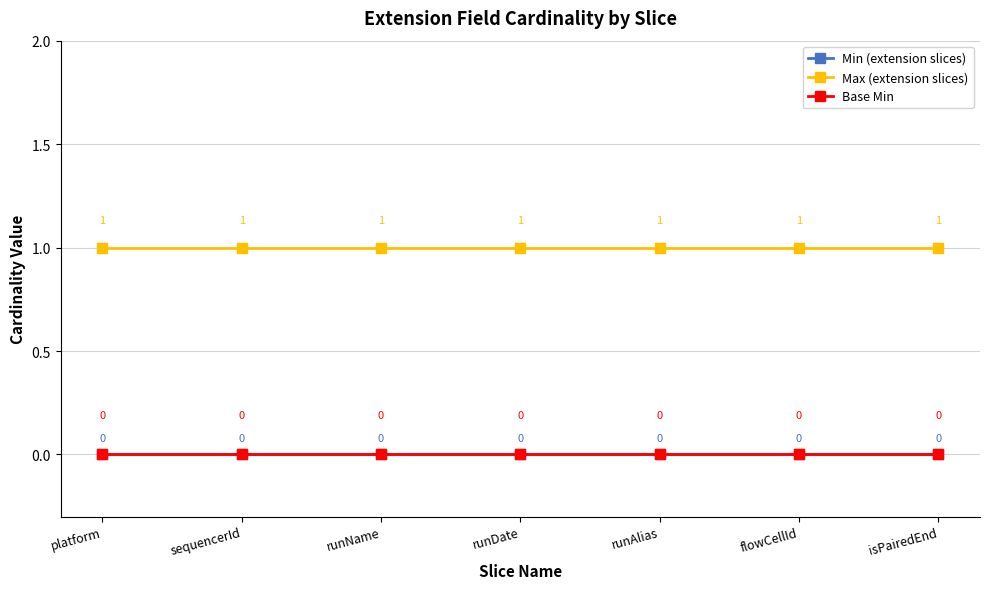

True or false: Max (extension slices) and Base Min intersect in this chart.

False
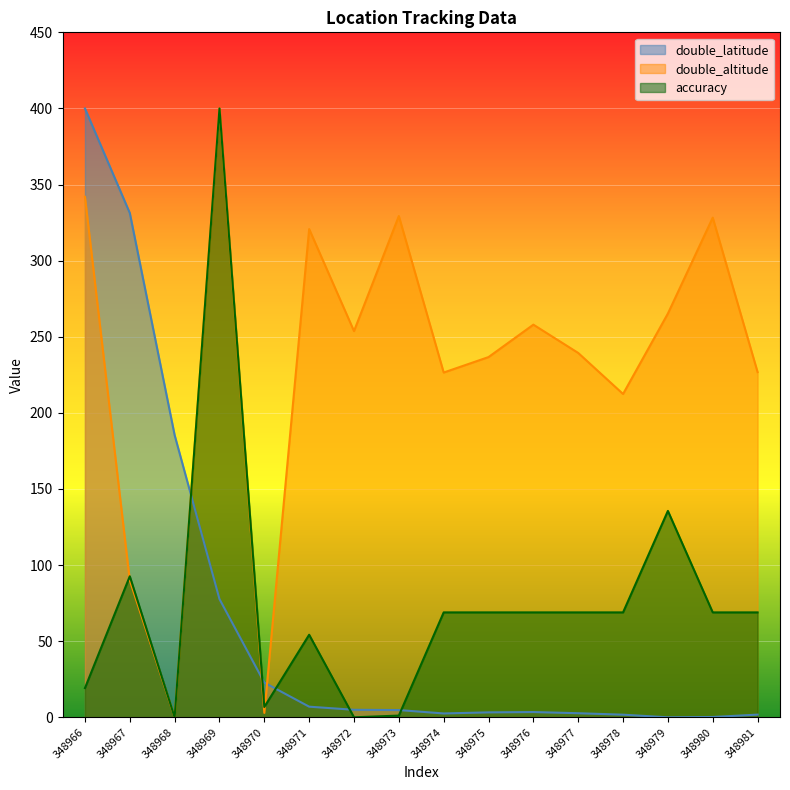

What is the difference between the maximum and second lowest values in the double_altitude series?

397.1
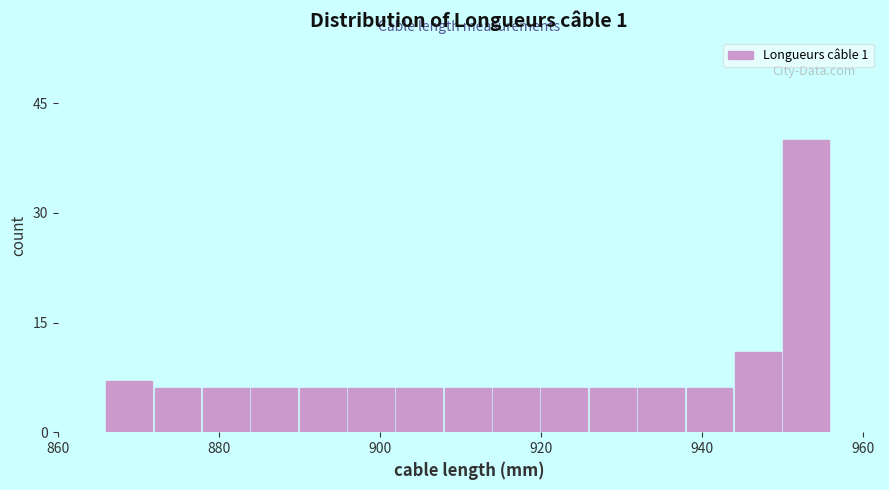

Around what value on the x-axis is the tallest bar? Give the approximate position of its centre, as read against the axis.

952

━━━━━━━━━━━━━━━━━━━━

▸ **BRIEF**: Return the lines of the records without changes, starting at the line that contains "What is the" and continuing to the end of the records. Include both ends, and leave the pictures out of your answer.

▸ **ANSWER TO THIS TASK**:
What is the difference between the maximum and second lowest values in the double_altitude series?

397.1

Around what value on the x-axis is the tallest bar? Give the approximate position of its centre, as read against the axis.

952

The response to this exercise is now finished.